Clause 32 - Approval of plans
Higher Education Bill
10:00 am

Mr Alan Johnson (Minister of State (Lifelong Learning, Further and Higher Education), Department for Education and Skills; Kingston upon Hull West and Hessle, Labour)
The regulator cannot ignore the regulations, which are approved by Parliament, but he can ignore the guidance, whether it is statutory or non-statutory. Subsection (4) is designed purely to avoid primary legislation being overloaded with issues that should, quite properly, be subject to change in Committee. Amendment No. 105 is not the answer, but I want to make it clear that there is no attempt to interfere with academic freedom, as the hon. Gentleman suggested.
The hon. Member for Harrogate and Knaresborough, who I am delighted to see fit and well and back in the Committee—we would have come to Harrogate but all the trains were full—referred to an article in The Sunday Times. That article was about the Schwartz committee. The hon. Gentleman was not present last Thursday when we had a long discussion about admissions and access. We set up the Schwartz committee, with the full support of the higher education sector, to examine admissions, and it is considering issues such as post-qualification applications. The reference in The Sunday Times article was not to the Secretary of State's views, but to what the journalist predicts will come from the Schwartz committee. There is no attempt to interfere with academic freedom and, in response to a point made by the hon. Member for Newbury (Mr. Rendel), I repeat that there is no question of admissions being part of the regulator's role; that role covers access.
Amendment No. 105, however, is not the answer to the problem, but we think that amendment No. 75 is. We can now replace the sinister music with the Hallelujah chorus, because we are prepared to accept amendment No. 75, and I may as well give a reason for
that. An important point, which was made by the hon. Member for Westmorland and Lonsdale, is that the amendment would delete clause 32(5)(a), which could be misread and regarded as sinister. That paragraph prescribes
''cases in which the relevant authority must, or may not, approve a plan''.
Subsection (5)(a) was included in the Bill because of regulation 6 in the draft regulations, which states:
''If the Director does not approve a plan, he must not approve a further plan submitted by the governing body in respect of the first academic year covered by the plan which was not approved.''
The reason for that provision is that there must be closure, and that must be when the prospectus goes out to students applying to attend that university. What must not happen is that a plan is rejected and students think that they are entering university with a fee of £1,200 a year, only to find out later that the fee is now £2,000 because an access plan has been agreed with a higher rate attached. That is the only reason for subsection (5)(a) being in the Bill. However, we think that we can deal with the problem in a different way, such as through guidance.

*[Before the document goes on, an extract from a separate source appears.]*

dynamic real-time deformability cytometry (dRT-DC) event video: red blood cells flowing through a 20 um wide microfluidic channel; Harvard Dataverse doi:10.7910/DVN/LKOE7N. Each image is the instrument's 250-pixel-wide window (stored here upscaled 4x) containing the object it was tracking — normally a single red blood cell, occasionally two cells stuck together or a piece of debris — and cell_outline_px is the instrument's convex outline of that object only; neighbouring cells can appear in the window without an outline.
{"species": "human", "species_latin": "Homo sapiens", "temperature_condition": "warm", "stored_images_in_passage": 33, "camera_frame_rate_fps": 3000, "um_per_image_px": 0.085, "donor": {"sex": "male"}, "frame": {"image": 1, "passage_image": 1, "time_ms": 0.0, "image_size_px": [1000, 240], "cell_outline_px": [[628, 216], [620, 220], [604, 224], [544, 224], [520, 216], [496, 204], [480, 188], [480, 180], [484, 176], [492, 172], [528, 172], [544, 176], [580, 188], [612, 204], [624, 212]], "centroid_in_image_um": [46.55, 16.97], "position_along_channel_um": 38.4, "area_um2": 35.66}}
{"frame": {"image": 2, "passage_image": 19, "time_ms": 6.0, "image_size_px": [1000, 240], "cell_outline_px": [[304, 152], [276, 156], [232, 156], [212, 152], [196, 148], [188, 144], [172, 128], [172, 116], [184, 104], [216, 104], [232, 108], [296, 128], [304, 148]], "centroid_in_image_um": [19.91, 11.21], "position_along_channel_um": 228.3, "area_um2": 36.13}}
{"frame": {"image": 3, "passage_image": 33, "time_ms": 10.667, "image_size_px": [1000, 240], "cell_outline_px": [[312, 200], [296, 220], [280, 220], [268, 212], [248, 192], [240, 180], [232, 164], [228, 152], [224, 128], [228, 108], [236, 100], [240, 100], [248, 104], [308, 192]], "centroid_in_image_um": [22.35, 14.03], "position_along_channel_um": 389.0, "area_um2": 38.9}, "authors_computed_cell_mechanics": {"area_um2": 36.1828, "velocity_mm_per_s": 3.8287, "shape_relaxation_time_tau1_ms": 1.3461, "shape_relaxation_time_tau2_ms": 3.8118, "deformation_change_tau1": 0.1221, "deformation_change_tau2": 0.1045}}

I accept the points made by hon. Members that the paragraph could be used to suggest that a future Secretary of State will use the power to prescribe that a plan must not be approved because it comes from London Metropolitan university, Cambridge university or wherever. That would be a wide-ranging power to take—a sledgehammer to crack a fairly small nut. Therefore, amendment No. 75, which is aimed purely at subsection (5)(a), should be accepted. We urge the Committee to vote for that, and those are words that I did not think I would hear myself say.
Amendment No. 76 is another that deals with the difference between ''shall'' and ''may''. It refers to subsection (6), which the hon. Member for Westmorland and Lonsdale mentioned earlier. We want to retain the word ''may'' because of the reasons that I laid out when discussing the previous amendment that sought to replace ''may'' with ''shall''. We are, of course, asking for the plans to be published. Draft regulation 7 states:
''Where the Director has approved a plan, the governing body must publish it in a manner which makes it conveniently accessible to students and prospective students.''
The hon. Gentleman asked how that would be done, and the answer is via a website, e-mail, or through the media. We do not expect individuals to be named—an important point that he raised—but what he said about sensitive information would be a good reason for keeping the word ''may''. Some sections of a plan should remain discreet, but the major elements, particularly letting students know about bursaries, will be set out in the access plan. It is therefore important that the plan should be published and made widely accessible. There is nothing between us on that, and I give the same assurance that I gave on the previous amendment. We expect agreements to be publicised.
The hon. Member for Daventry (Mr. Boswell) is not with us, but he asked about time scales. We have used the usual terminology. Draft regulation 5(a) states that the director
''must inform the governing body within a reasonable time'',
and draft regulation 5(b) states that the governing body
''may, within a reasonable time''.
Rather than specifying days or weeks, we have used the accepted terminology. It makes it clear that the university and the director must publish the prospectus, so that students will know of the arrangements before they apply.
Perhaps after the weekend the Conservative party is warming to devolution, because the hon. Member for Westmorland and Lonsdale did not say anything about amendment No. 46. However, the hon. Member for Ceredigion (Mr. Thomas) was correct. It is not just that the amendment would interfere with devolution; it would put the Committee in the strange situation of allowing a regulator to operate in Wales without direction or guidance. That would be a serious flaw.
I hope that the hon. Gentleman will withdraw the amendment, but I hope that the Committee will support amendment No. 75.